Benjamin Drake Daley, 25, Michael Paul Miselis, 29, Thomas Walter Gillen, 34, and Cole Evan White, 24, were arrested in California and were to be transported to Charlottesville after making initial appearances in federal courts in California on Tuesday, U.S. Attorney Thomas Cullen said at a news conference.
They were each charged with one count of conspiracy to violate the federal riots statute and one count of violating the federal riots statute.
U.S. Justice Department officials said the men had traveled from California to incite a riot and bring violence to the August 2017 rally in the Virginia college town.
They said the men were part of an organized, militant white supremacist group, named in the criminal complaint as the “Rise Above Movement.”
Each man faces 10 years in prison if found guilty, according to authorities.
“This case should serve as another example of the Department of Justice’s commitment to protecting the life, liberty, and civil rights of all our citizens,” Cullen said.
Reuters could not immediately ascertain if the men had retained counsel.
Cullen said he expected a trial could start as soon as the end of the year.
Authorities decided the men’s alleged activities could be prosecuted under a federal statute on riots, instead of laws prohibiting hate crimes, but Cullen said there may be other charges against them.
Hundreds of people descended on Charlottesville in August 2017 to protest the removal of a statue honoring Robert E. Lee, a commander of the Confederate Army in the U.S. Civil War, in what was billed as a Unite the Right rally.
The 2017 rally drew international attention when James Alex Fields Jr. was accused of driving into a group of people, leaving 32-year-old Heather Heyer dead and dozens injured.
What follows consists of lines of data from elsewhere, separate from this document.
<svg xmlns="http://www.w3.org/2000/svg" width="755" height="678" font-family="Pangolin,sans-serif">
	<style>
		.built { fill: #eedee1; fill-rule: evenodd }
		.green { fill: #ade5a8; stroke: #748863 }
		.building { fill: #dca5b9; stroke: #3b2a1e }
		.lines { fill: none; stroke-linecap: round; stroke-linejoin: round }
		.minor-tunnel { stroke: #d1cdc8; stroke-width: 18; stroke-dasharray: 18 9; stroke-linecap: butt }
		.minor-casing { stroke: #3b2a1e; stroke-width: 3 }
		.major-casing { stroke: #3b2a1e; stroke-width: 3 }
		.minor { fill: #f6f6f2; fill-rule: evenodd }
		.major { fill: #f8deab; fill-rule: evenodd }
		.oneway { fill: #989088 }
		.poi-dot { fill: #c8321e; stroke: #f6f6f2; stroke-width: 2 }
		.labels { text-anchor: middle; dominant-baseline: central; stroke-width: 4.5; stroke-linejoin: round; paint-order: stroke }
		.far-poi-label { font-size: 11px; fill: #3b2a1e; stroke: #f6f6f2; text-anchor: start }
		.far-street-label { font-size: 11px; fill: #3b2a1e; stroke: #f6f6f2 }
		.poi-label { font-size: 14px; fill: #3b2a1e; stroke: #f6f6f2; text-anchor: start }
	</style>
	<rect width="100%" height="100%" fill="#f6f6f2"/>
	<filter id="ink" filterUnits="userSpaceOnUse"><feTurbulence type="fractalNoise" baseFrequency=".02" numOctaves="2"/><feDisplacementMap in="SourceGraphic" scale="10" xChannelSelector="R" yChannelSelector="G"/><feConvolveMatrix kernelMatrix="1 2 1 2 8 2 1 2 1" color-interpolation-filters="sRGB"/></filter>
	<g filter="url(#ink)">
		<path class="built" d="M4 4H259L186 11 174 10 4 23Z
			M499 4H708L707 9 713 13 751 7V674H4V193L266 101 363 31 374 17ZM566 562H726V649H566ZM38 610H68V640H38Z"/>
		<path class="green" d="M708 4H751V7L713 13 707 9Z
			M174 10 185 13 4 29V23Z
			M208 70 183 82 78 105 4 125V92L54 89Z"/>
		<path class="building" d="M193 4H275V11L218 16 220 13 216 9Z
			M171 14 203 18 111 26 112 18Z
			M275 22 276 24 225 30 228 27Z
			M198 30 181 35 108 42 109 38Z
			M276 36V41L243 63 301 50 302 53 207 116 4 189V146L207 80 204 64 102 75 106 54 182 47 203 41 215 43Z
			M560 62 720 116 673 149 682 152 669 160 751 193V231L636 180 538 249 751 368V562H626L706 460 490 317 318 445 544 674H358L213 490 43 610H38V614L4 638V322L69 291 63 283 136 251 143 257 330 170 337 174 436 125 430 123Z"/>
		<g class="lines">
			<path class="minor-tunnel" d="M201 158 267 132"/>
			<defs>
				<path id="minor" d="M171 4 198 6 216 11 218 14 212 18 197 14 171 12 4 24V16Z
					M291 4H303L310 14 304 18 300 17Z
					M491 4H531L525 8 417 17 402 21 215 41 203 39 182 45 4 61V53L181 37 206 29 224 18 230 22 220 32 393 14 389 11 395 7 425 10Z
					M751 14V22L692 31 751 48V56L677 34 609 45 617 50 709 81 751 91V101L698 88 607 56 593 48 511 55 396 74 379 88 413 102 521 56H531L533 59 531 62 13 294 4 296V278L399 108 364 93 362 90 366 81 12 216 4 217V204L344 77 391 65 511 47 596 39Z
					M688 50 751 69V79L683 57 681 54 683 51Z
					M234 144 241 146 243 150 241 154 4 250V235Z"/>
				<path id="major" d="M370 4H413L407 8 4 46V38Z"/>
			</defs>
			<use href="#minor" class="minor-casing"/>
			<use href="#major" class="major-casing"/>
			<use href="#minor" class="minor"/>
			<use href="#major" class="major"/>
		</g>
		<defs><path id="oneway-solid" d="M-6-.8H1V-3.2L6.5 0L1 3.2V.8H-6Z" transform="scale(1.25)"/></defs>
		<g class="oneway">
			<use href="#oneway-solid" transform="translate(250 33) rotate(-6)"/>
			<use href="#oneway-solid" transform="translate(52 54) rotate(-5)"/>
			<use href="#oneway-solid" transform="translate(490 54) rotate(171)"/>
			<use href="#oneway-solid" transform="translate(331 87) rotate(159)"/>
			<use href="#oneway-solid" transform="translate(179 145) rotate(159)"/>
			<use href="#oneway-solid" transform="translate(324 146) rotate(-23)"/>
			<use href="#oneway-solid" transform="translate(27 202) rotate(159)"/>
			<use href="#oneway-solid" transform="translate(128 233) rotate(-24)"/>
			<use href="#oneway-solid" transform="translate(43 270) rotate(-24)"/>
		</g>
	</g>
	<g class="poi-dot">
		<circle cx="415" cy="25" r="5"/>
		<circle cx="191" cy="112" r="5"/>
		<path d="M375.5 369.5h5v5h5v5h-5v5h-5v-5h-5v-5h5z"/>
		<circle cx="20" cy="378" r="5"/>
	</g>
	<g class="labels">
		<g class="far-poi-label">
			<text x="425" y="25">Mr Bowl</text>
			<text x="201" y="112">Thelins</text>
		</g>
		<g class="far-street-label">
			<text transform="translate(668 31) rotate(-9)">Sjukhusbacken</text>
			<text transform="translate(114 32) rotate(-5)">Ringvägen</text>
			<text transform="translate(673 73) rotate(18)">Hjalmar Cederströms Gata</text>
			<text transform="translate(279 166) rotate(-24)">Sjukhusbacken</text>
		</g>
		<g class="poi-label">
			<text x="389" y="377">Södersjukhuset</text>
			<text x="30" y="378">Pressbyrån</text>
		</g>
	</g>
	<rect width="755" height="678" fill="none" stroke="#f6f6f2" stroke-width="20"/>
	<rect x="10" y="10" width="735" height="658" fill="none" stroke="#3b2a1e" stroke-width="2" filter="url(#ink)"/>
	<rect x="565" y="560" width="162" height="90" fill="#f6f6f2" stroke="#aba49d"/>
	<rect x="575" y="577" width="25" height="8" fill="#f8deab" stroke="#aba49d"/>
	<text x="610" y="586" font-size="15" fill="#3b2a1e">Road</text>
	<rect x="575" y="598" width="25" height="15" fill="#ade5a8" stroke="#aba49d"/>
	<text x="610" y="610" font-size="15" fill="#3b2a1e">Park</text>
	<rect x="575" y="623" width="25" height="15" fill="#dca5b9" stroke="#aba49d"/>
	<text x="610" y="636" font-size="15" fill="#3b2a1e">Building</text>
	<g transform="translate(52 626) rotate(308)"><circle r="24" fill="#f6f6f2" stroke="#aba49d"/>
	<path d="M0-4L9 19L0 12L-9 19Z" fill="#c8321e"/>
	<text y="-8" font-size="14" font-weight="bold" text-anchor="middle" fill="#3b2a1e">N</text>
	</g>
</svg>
Fields was charged with the killing in June. He has pleaded not guilty.
At the time of the rally, President Donald Trump was condemned by Democratic and Republican political leaders for saying that “many sides” were to blame for the violence.
According to the criminal complaint, which was filed under seal in August, the FBI used “open-source research,” including the Rise Above Movement’s public Twitter page, to help investigate the four defendants.
The FBI alleged in the complaint that the men had previously taken part in acts of violence at rallies in Huntington Beach and Berkeley, California.